● **TRECHO DO DOCUMENTO**:
==*==

1
de
setembro
Escocia o Brasil gelado do Hemisferio Norte
O título desse post é uma paráfrase ao comentário da Ju de outro dia, quando ela se referia à beleza, à hospitalidade e simpatia do povo escocês. Já havíamos sido alertados disso pelo Alê, meu primo, que morou dois anos em Londres.
A Ju disse a frase quando, em nosso segundo dia de folga, fomos até a cidade de Inverness, onde há uma série de serviços que não encontramos em Fort William e muito menos em Mallaig.
Distante cerca de três horas de viagem de trem e ônibus de Mallaig, Inverness é uma cidade de sonho. A própria viagem até lá é uma coisa de outro mundo. A estrada de ferro de Mallaig a Fort William, como já citei aqui no blog, é linda. Contorna até certo ponto o litoral recortado do noroeste escocês e depois parte rumo ao interior passando por vales, a beira de riachos e lagos e possui trechos que serviram de cenários para os filmes de Harry Potter. A estreita rodovia de Fort William à Inverness, não menos bonita, contorna durante um trecho de 37km, dentre outras maravilhas, o Lago Ness que guarda não só a beleza de suas águas calmas e suas margens que dão a impressão de estarem exatamente do mesmo jeito que os vikings as avistaram pela primeira vez que remaram por ali, mas também ruínas de castelos e a expectativa de se ver “Nessie” a forma bem humorada que os escoceses encontraram de fazer marketing e ganhar dinheiro com a fama do “Monstro do Lago Ness” fotografado por alguém, se não me engano, nos idos de 1960.

==*==

● **TRECHO DOS DADOS**:
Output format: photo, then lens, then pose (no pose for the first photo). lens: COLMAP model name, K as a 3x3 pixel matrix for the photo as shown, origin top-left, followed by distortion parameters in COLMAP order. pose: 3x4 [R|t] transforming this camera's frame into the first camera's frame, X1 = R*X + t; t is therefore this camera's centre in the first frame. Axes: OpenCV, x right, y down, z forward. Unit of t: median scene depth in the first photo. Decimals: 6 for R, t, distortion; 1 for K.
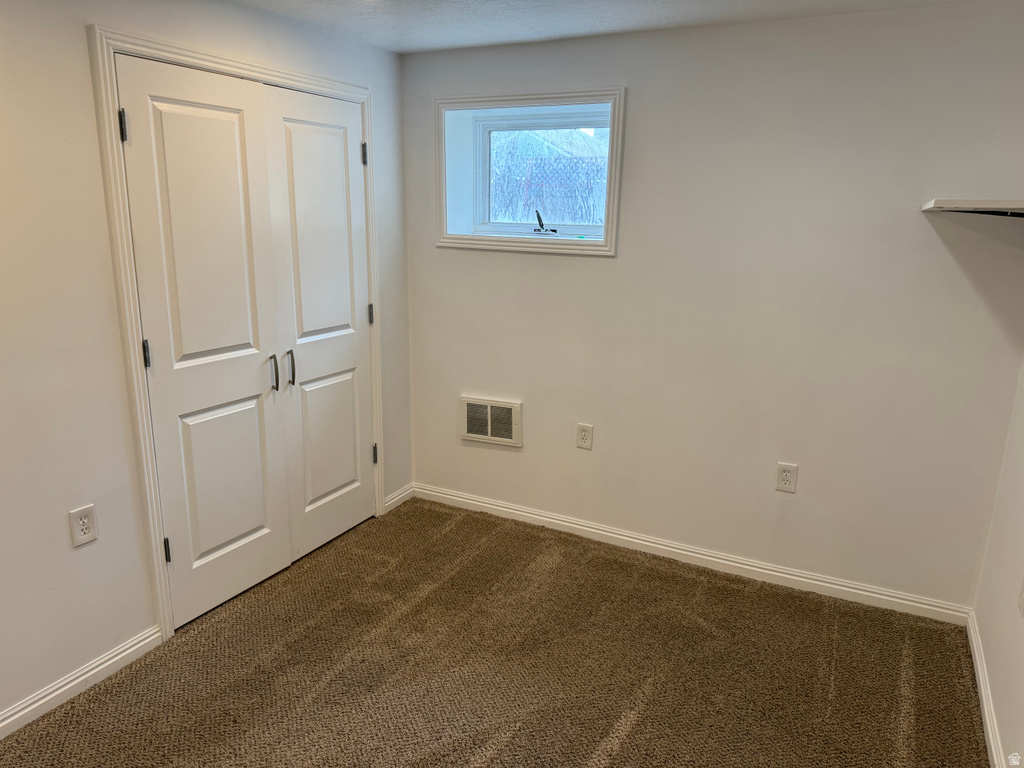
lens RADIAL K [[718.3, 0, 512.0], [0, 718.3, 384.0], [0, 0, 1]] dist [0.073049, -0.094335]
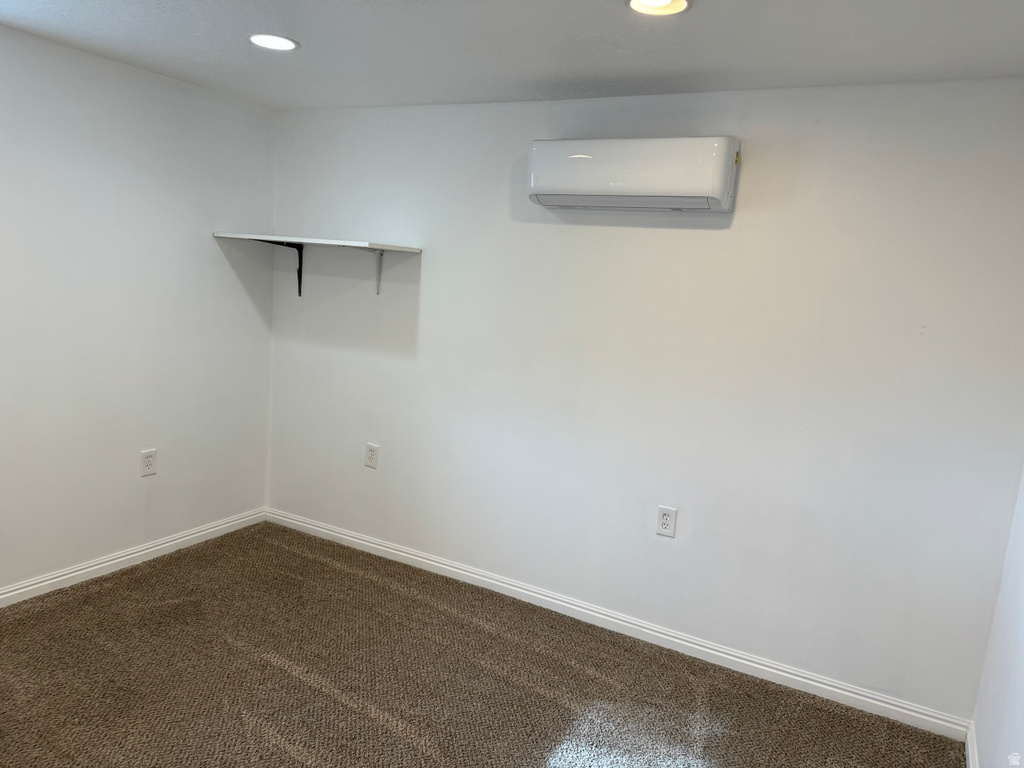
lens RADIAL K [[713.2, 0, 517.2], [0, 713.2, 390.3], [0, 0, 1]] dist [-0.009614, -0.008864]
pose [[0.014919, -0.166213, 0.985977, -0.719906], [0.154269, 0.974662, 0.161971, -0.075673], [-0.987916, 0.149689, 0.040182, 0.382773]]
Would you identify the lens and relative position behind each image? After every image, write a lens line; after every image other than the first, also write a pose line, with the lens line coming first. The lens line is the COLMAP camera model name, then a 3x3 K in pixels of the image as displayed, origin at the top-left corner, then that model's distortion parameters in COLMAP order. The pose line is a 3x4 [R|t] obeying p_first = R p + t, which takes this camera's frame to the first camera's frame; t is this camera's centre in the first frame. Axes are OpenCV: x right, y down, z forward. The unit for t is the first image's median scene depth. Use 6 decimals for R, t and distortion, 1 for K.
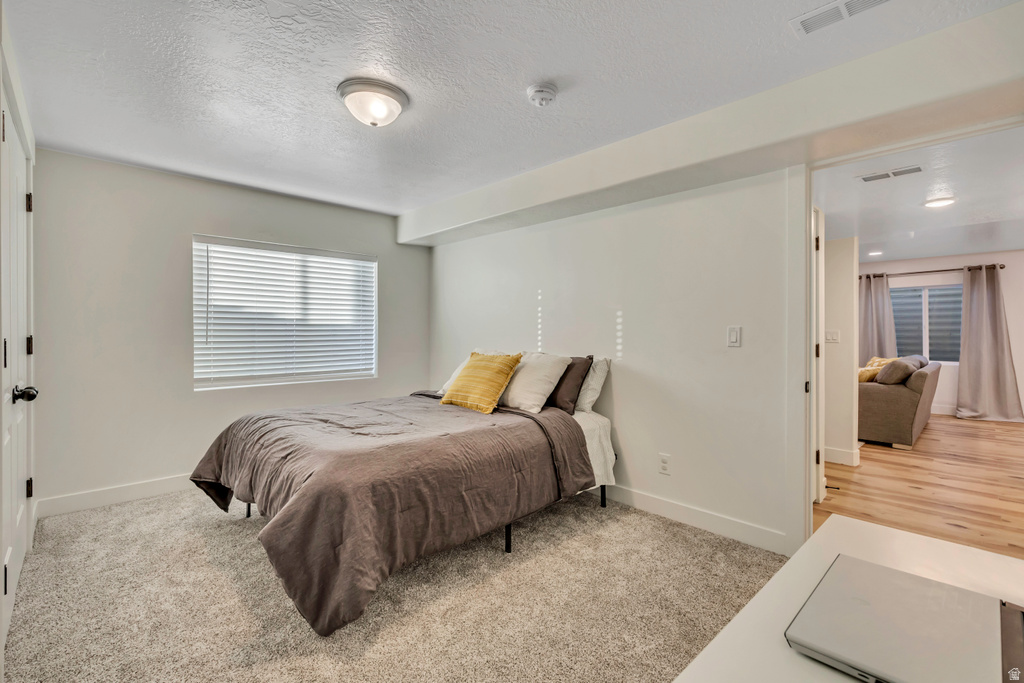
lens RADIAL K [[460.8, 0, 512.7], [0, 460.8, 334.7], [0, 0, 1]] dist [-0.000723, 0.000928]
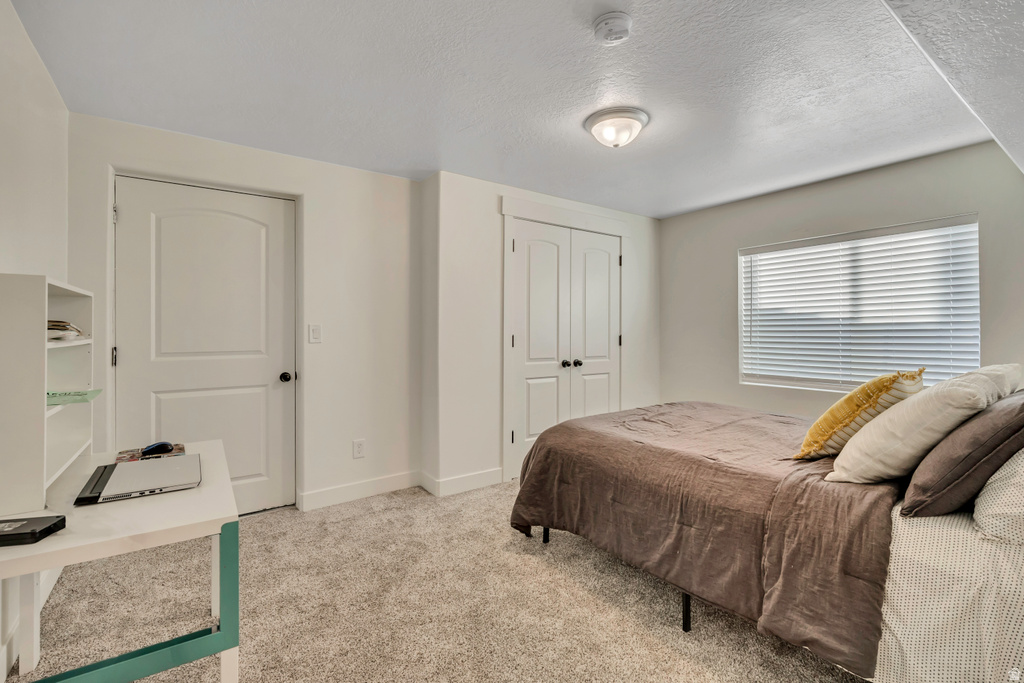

==*==

● **PROBLEMA A RESOLVER**: No texto sobre a viagem pela Escócia, por quantos quilômetros a rodovia de Fort William a Inverness contorna o Lago Ness?

● **SOLUÇÃO DO EXERCÍCIO**: Por um trecho de 37 km.